In a deal with the American Heart Association and the William J. Clinton Foundation, soda manufacturers agreed to offer only healthy or low-calorie and pull non-diet sodas from school vending machines accessible to 35 million children across the United States.
By adopting such policies, the state school board hopes to increase the likelihood that students will consume healthy foods and up their physical activity each day.
Washington Lands Elementary in Marshall County has agreed to become a model school this fall by adopting a comprehensive program that incorporates health and wellness in every subject, said Debbie Schrader, the county’s child nutrition director. Plays and musical programs will have health and wellness themes, essay contests will promote exercise and nutrition, while math classes will use fruits and vegetables to teach counting.
“We’re calling it Wildcat Wellness after the school’s mascot,” Schrader said. ‘Bulletin boards in every classroom will have something about wellness or physical fitness.”
The county also is focusing on classroom parties. They’ve banned homemade goods in an effort to control junk food brought to school. Instead, school officials encourage parents to send granola bars and other healthy snacks. They also have eliminated vending machines from their elementary schools and donuts from staff meetings.
“We have a long way to go but we’re trying to take baby steps,” Schrader said. “We’re trying to act as role models. Today’s children are the first generation that is not expected to outlive their parents because of the prevalence of heart disease and diabetes. School systems have to take responsibility for the health and wellness of our children.”
At East Dale Elementary in Fairmont, third-graders are issued pedometers as part of a Blue Cross/Blue Shield Challenge for Healthy Schools grant. The program, which started last year, will track student progress for three years, said Mary Weikle, the school’s health and physical education teacher. Already, the program is having a positive affect on student health and wellness, she said.
“The children’s awareness has really increased,” Weikle said. “They know that it takes 13,000 steps for boys and 11,000 steps for girls every day to be healthy. Adults need 10,000 but children need more and they now know it.”

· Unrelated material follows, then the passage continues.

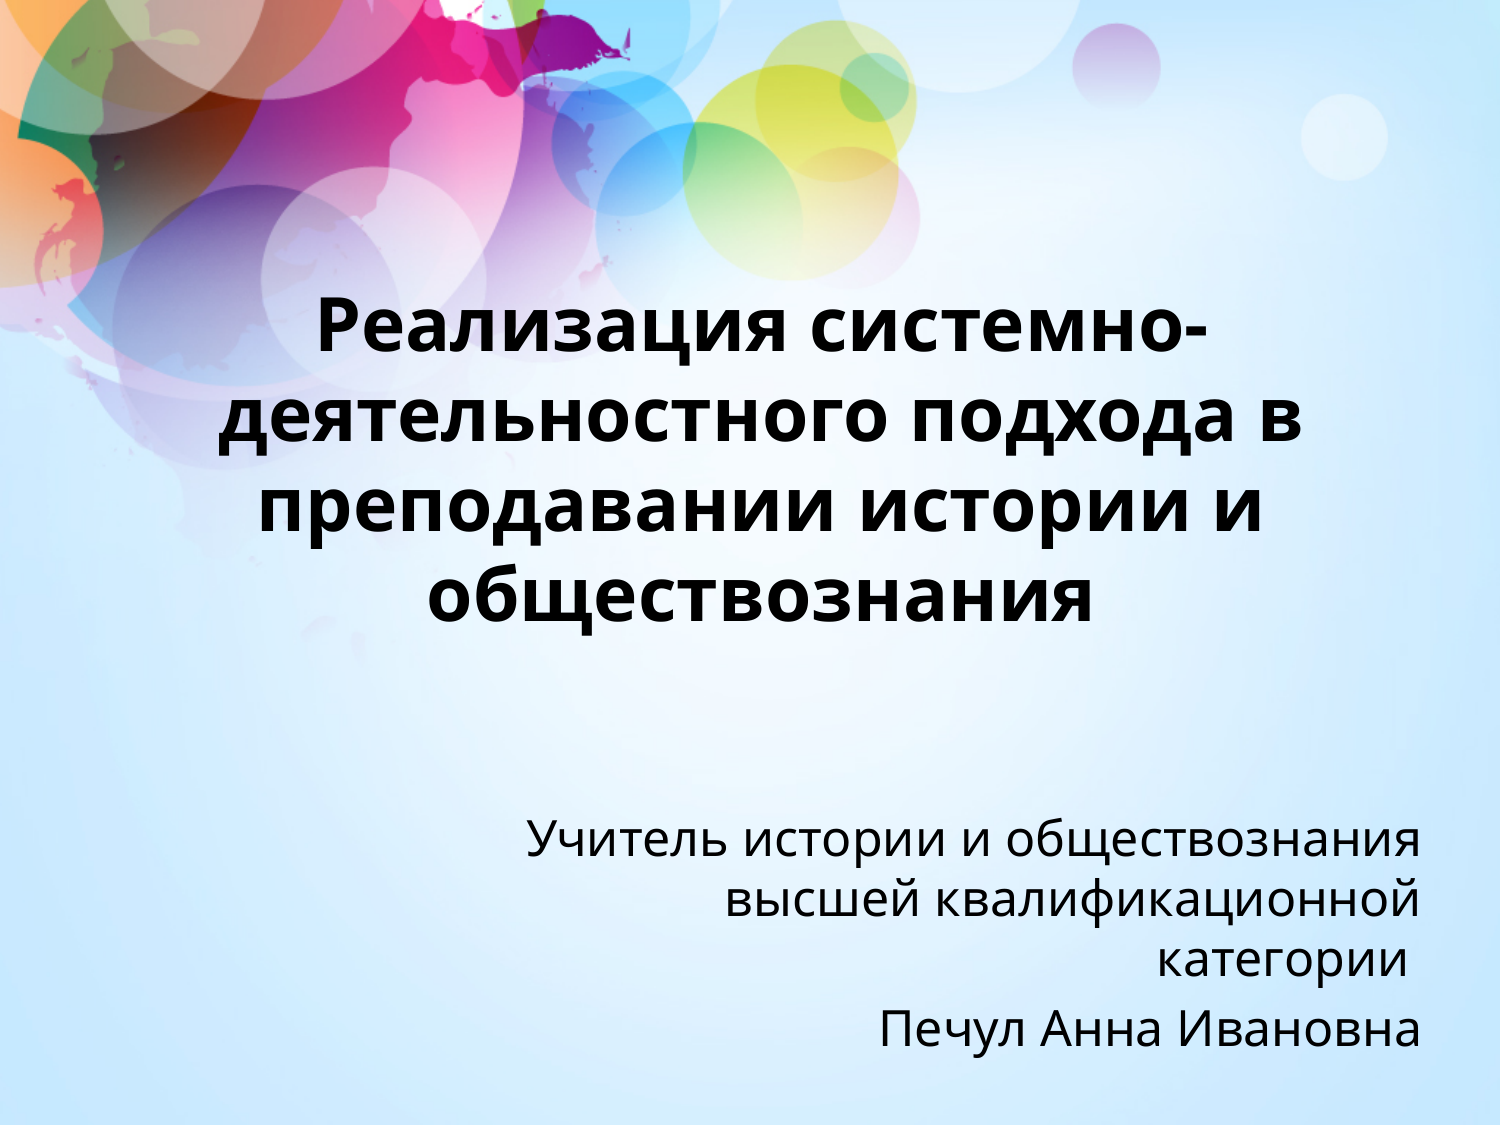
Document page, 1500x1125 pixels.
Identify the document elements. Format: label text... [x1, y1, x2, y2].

title Реализация системно-деятельностного подхода в преподавании истории и обществознания [64, 255, 1459, 658]
subtitle Учитель истории и обществознания высшей квалификационной категории Печул Анна Ивановна [489, 798, 1438, 1051]
picture [0, 0, 1500, 1125]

At home, students record how many steps they take each day or how much time they spend on an activity and parents are asked to sign off on it. In school, students use the pedometers in class to determine which activities are more vigorous than others.
“Pedometers are a super motivator,” Weikle said.

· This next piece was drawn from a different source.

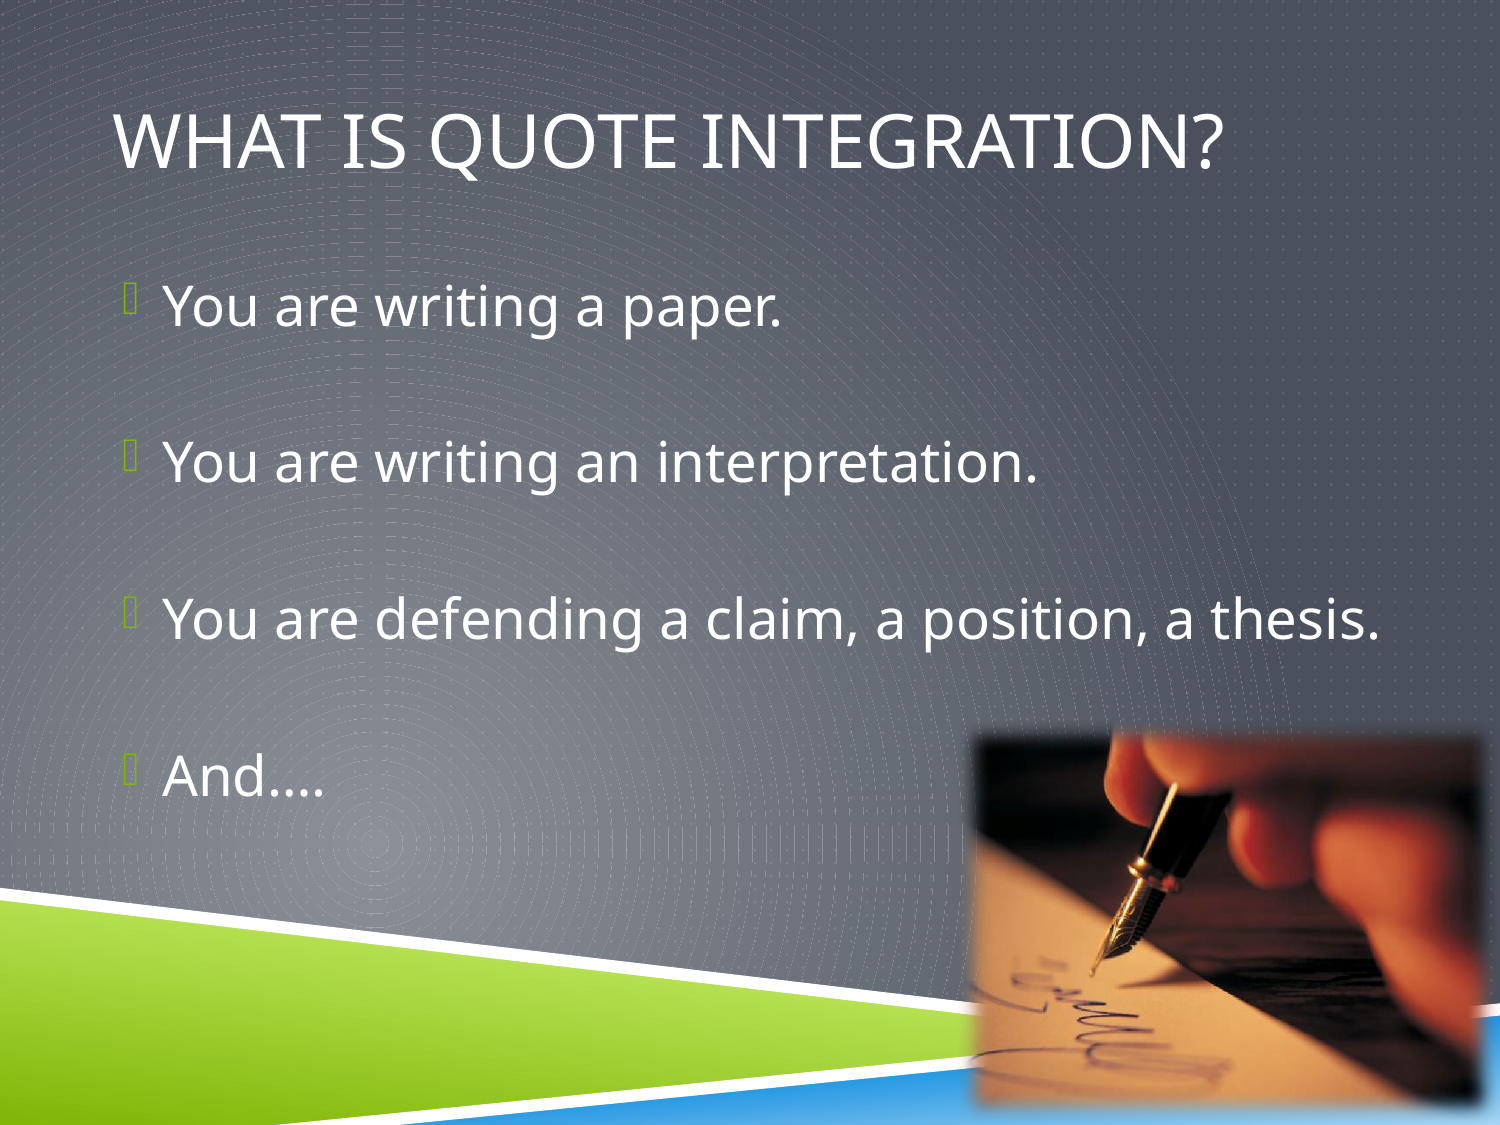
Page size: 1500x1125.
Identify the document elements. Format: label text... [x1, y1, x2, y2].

picture [955, 718, 1500, 1125]
title What is quote integration? [112, 45, 1388, 233]
list You are writing a paper. You are writing an interpretation. You are defending a claim, a position, a thesis. And…. [112, 262, 1388, 875]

East Dale also started a recess before lunch program where fifth- and sixth- graders walk for 10 minutes every day on a measure track around the school before going to lunch.
“They were ecstatic to go outside,” Weikle said. “We forget children are sitting nearly all day. This makes them more alert and we know healthy children learn better. It’s the little steps that will be valuable in making a permanent lifestyle change.”

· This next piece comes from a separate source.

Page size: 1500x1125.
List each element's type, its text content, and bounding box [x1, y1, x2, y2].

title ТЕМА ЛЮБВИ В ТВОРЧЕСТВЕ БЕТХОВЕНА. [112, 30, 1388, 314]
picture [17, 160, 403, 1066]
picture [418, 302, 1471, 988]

Health educators like Childers, Schrader and Weikle say the emphasis the West Virginia Board of Education has placed on health and wellness makes their efforts easier.
“The board has sent a strong, clear message to the county boards of education that we have support from the state level,” Schrader said. “It really gives us a vision and direction to go in.”
Fish said the board wants that message to be one of consistency to students and staff statewide.
“Whatever we are teaching in the classroom, in the school environment, has to be consistent,” she said. “We want them to understand that it’s not OK to eat good food at lunch only to make poor food choices later. Good nutrition doesn’t stop when the bell rings.”